Oct. 6, 2013: 27th Sunday in Ordinary Time C
Can you think of a song that you listened to this week? Did it have a good beat, melody, and may be even a catchy lyric? Now, would you let your priest listen to it? Why not? I asked the same question to the seniors at our Catholic school. Each had their favorite, but they all said, “No, Father, we can’t let you listen to it!” Now mind you, these are songs played on our ordinary radio. I asked if the songs helped increase their faith, and they all said, “no.” I remember, too, in my high school days when I would play loudly the songs of my favorite bands on cassette tapes, over and over again. None of those increased my faith. Really, they helped me ‘lose’ my faith.
Of course, faith is not a thing. So when we say we lose our faith, we don’t lose it like a key or a purse. Faith is not a thing that one loses; we merely cease to shape our lives by it. Faith is not a thing, but a relationship with God. Can you live your life in such a way that your relationship with someone strengthens? Think of various ways in which you strengthen your relationship with your parents, children, grandchildren, and friends. Your relationship depends on openness to connect with them, your care and concern for them, and your desire to be close to them. Likewise, you can live your life in such a way that you can harm or even sever that relationship. We call that sin.
Someone described faith as a window through which we can see something.
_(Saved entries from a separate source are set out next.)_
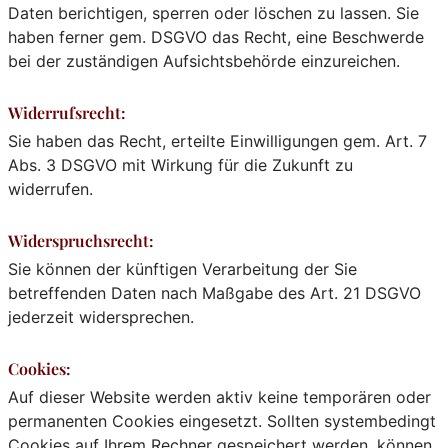
Daten berichtigen, sperren oder löschen zu lassen. Sie
haben ferner gem. DSGVO das Recht, eine Beschwerde
bei der zuständigen Aufsichtsbehörde einzureichen.
Widerrufsrecht:
Sie haben das Recht, erteilte Einwilligungen gem. Art. 7
Abs. 3 DSGVO mit Wirkung für die Zukunft zu
widerrufen.
Widerspruchsrecht:
Sie können der künftigen Verarbeitung der Sie
betreffenden Daten nach Maßgabe des Art. 21 DSGVO
jederzeit widersprechen.
Cookies:
Auf dieser Website werden aktiv keine temporären oder
permanenten Cookies eingesetzt. Sollten systembedingt
Cookies auf Ihrem Rechner gespeichert werden, können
What matters is not whether the window is six inches or six feet high; what matters is the God that your faith is looking out on. If it’s God you’re looking on, then the tiniest little peep-hole of a window will still give you access to power like you never dreamed of. In the gospel Jesus said that even the faith the size of a tiny mustard seed would accomplish great things in God.
What is this power that one receives through faith, this relationship with almighty God? It’s not a power that you use for your own whim, pleasure, or influence. Sometimes we say, “I’ve done all this. I’ve given all that money, I’ve worked so hard--surely God will be satisfied with that?” Some people think that God owes them something. They imagine God as being like the typical employer. If we do the work, then our employer owes us our wages. Therefore, God owes us a reward in heaven provided we serve him faithfully on earth, as the thinking goes. The stark truth is that we can never put God in the position where he is in debt to us. Jesus says that even when we have done all we are expected to do, we still can’t make any demands on God.
This brings us to what increases our faith--this relationship of trust with Jesus. The disciples openly asked Jesus in today’s gospel, “Lord, increase our faith.” For us to enjoy an increase of faith requires that we must see and do things God’s way. To increase our faith we must diminish our willfulness. If we ask for our hearts to be opened to see God through the window of faith, we must first be emptied of everything not of God.
That is the insight that St. Francis of Assisi discovered. How many of us have felt, one time or another, sadness, betrayal, a hurt, despair, and even hatred for someone? How can we see God through these lenses of darkness? We can’t. Imagine that someone is experiencing a darkness in his life at this time. What can we do? We draw, through our faith, the power from Heavenly Father, to sow love, to forgive, to give hope, to give light, and to give joy. St. Francis said that we shouldn’t ask first for what’s in it for us. Rather we give first, and like the servant that Jesus mentions in the gospel, be satisfied that even when we think we’ve given all we can, we still owe God so much more. God’s sheer goodness to us cannot be repaid. Ask Jesus today to increase your faith to become a better instrument of his love, his hope, his light, and his joy.